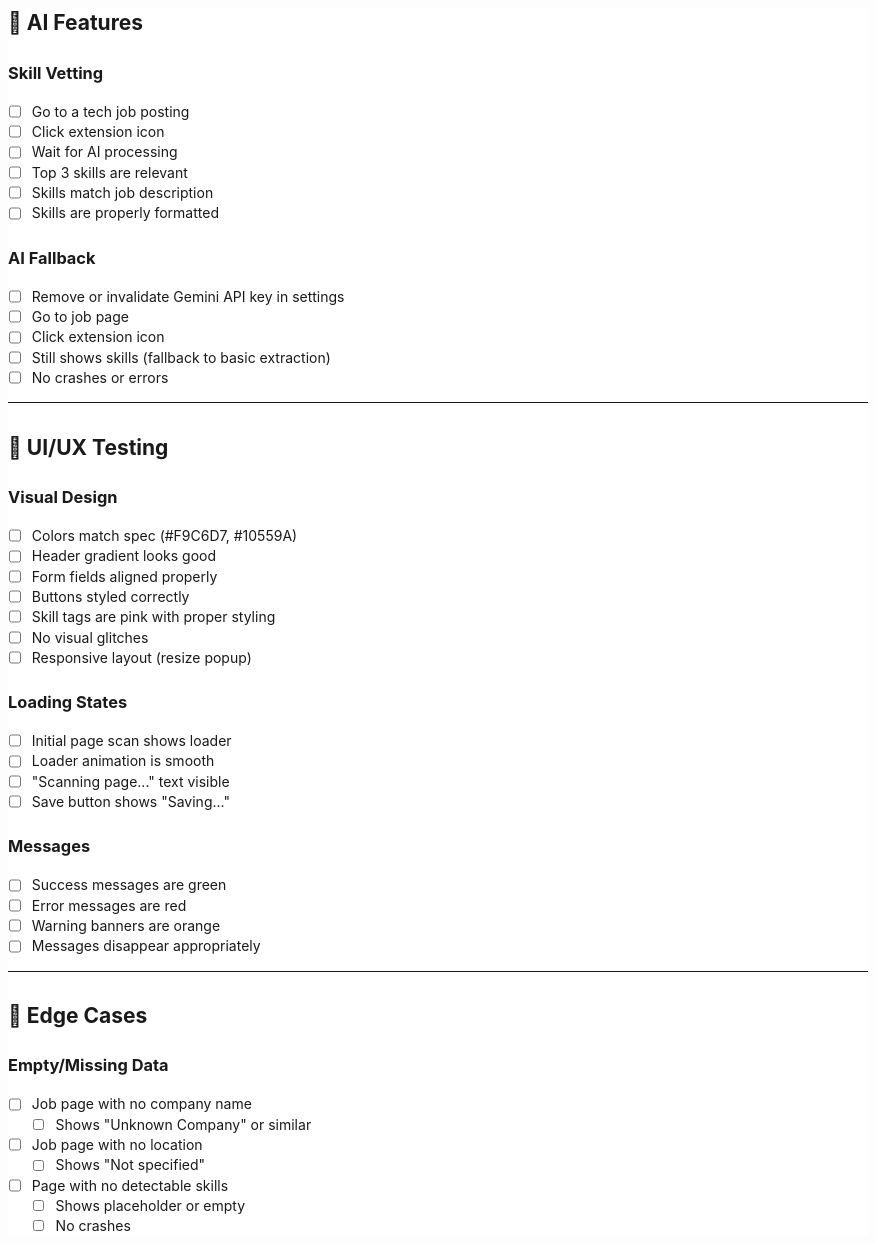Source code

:
## 🤖 AI Features

### Skill Vetting
- [ ] Go to a tech job posting
- [ ] Click extension icon
- [ ] Wait for AI processing
- [ ] Top 3 skills are relevant
- [ ] Skills match job description
- [ ] Skills are properly formatted

### AI Fallback
- [ ] Remove or invalidate Gemini API key in settings
- [ ] Go to job page
- [ ] Click extension icon
- [ ] Still shows skills (fallback to basic extraction)
- [ ] No crashes or errors

---

## 🎨 UI/UX Testing

### Visual Design
- [ ] Colors match spec (#F9C6D7, #10559A)
- [ ] Header gradient looks good
- [ ] Form fields aligned properly
- [ ] Buttons styled correctly
- [ ] Skill tags are pink with proper styling
- [ ] No visual glitches
- [ ] Responsive layout (resize popup)

### Loading States
- [ ] Initial page scan shows loader
- [ ] Loader animation is smooth
- [ ] "Scanning page..." text visible
- [ ] Save button shows "Saving..."

### Messages
- [ ] Success messages are green
- [ ] Error messages are red
- [ ] Warning banners are orange
- [ ] Messages disappear appropriately

---

## 🔄 Edge Cases

### Empty/Missing Data
- [ ] Job page with no company name
  - [ ] Shows "Unknown Company" or similar
- [ ] Job page with no location
  - [ ] Shows "Not specified"
- [ ] Page with no detectable skills
  - [ ] Shows placeholder or empty
  - [ ] No crashes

******

# ABOUT THIS TASK:
Write out the data above line for line, without changing anything, and leave out the picture.

# OUTPUT OF THE EXERCISE:
Source code

:
## 🤖 AI Features

### Skill Vetting
- [ ] Go to a tech job posting
- [ ] Click extension icon
- [ ] Wait for AI processing
- [ ] Top 3 skills are relevant
- [ ] Skills match job description
- [ ] Skills are properly formatted

### AI Fallback
- [ ] Remove or invalidate Gemini API key in settings
- [ ] Go to job page
- [ ] Click extension icon
- [ ] Still shows skills (fallback to basic extraction)
- [ ] No crashes or errors

---

## 🎨 UI/UX Testing

### Visual Design
- [ ] Colors match spec (#F9C6D7, #10559A)
- [ ] Header gradient looks good
- [ ] Form fields aligned properly
- [ ] Buttons styled correctly
- [ ] Skill tags are pink with proper styling
- [ ] No visual glitches
- [ ] Responsive layout (resize popup)

### Loading States
- [ ] Initial page scan shows loader
- [ ] Loader animation is smooth
- [ ] "Scanning page..." text visible
- [ ] Save button shows "Saving..."

### Messages
- [ ] Success messages are green
- [ ] Error messages are red
- [ ] Warning banners are orange
- [ ] Messages disappear appropriately

---

## 🔄 Edge Cases

### Empty/Missing Data
- [ ] Job page with no company name
  - [ ] Shows "Unknown Company" or similar
- [ ] Job page with no location
  - [ ] Shows "Not specified"
- [ ] Page with no detectable skills
  - [ ] Shows placeholder or empty
  - [ ] No crashes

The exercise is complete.